The transaction was conducted through a limited-liability company and the actual buyer was not identified.
The full-floor units were resales who also concealed the identities of the sellers. However, the seller(s) made a tidy profit. The 60th-floor unit was purchased in 2020 for $50.9 million and the 61st-floor unit previously changed hands for $51.4 million.
The condo tower is on Manhattan's Billionaire's Row and it has the record for 2019's priciest U.S. residential real estate sale. Hedge fund tycoon Ken Griffin paid $238 million for a 24,000 square foot penthouse in the building. The building features amenities including a private restaurant, gym, and pool. Famous and/or wealthy residents include Sting and his wife Trudie Styler, and Och-Ziff Capital Management's Daniel Och.
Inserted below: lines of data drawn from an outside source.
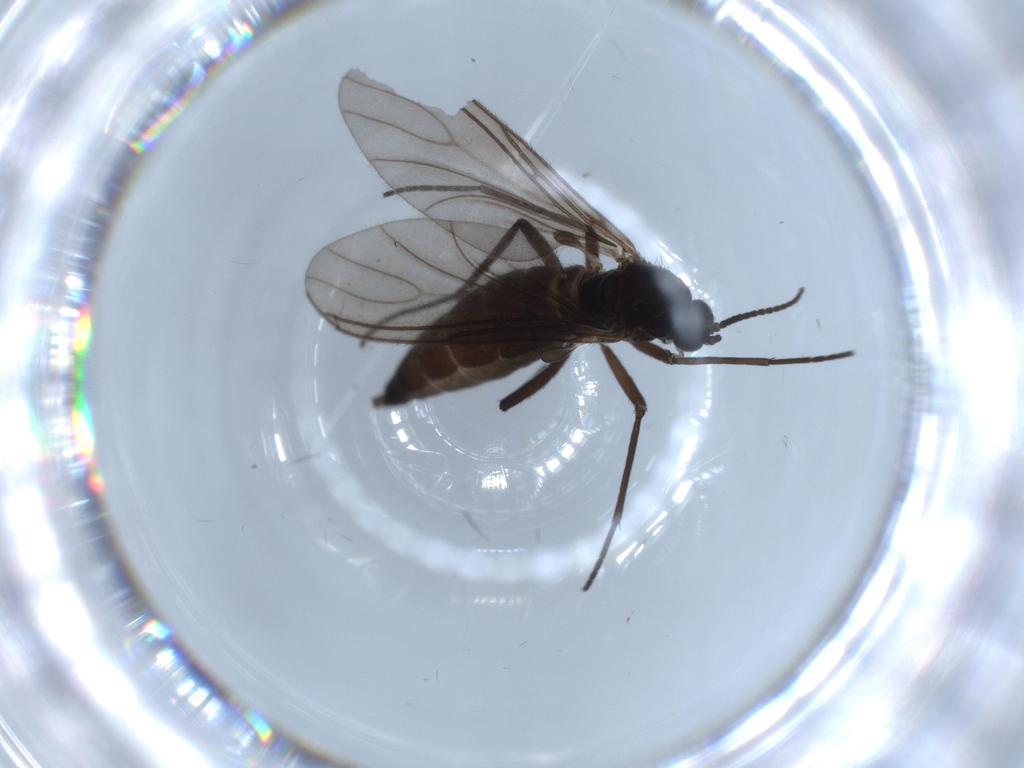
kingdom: Animalia
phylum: Arthropoda
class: Insecta
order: Diptera
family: Sciaridae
Despite the insanely high prices of the condos at 220 Central Park South, the building is 91% sold out. As of April 2021, $2.86 billion worth of real estate in the building had been sold.
The two full-floor unit sales are among the first resales in the building. Connecticut-based hedge fund manager Igor Tulchinsky closed on the first resale at 220 Central Park South in April, buying a condo for $33 million which represented a 23% markup from the price paid by the seller in early 2020 (two months later Igor dropped $40 million on a home in Florida).
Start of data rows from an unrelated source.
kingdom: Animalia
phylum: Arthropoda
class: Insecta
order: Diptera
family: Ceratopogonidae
This might just prove that the most expensive building in New York can hold its value even when other condo buildings on Billionaire's Row have seen sales slow down during the Covid-19 pandemic. One57, a luxury tower just two blocks away has seen its sellers depart with their units at double-digit losses over the past several years.
The deal also signified the surge in the Manhattan luxury market. For nearly 20 weeks in a row, at least 30 contracts per week have been for $4 million or more.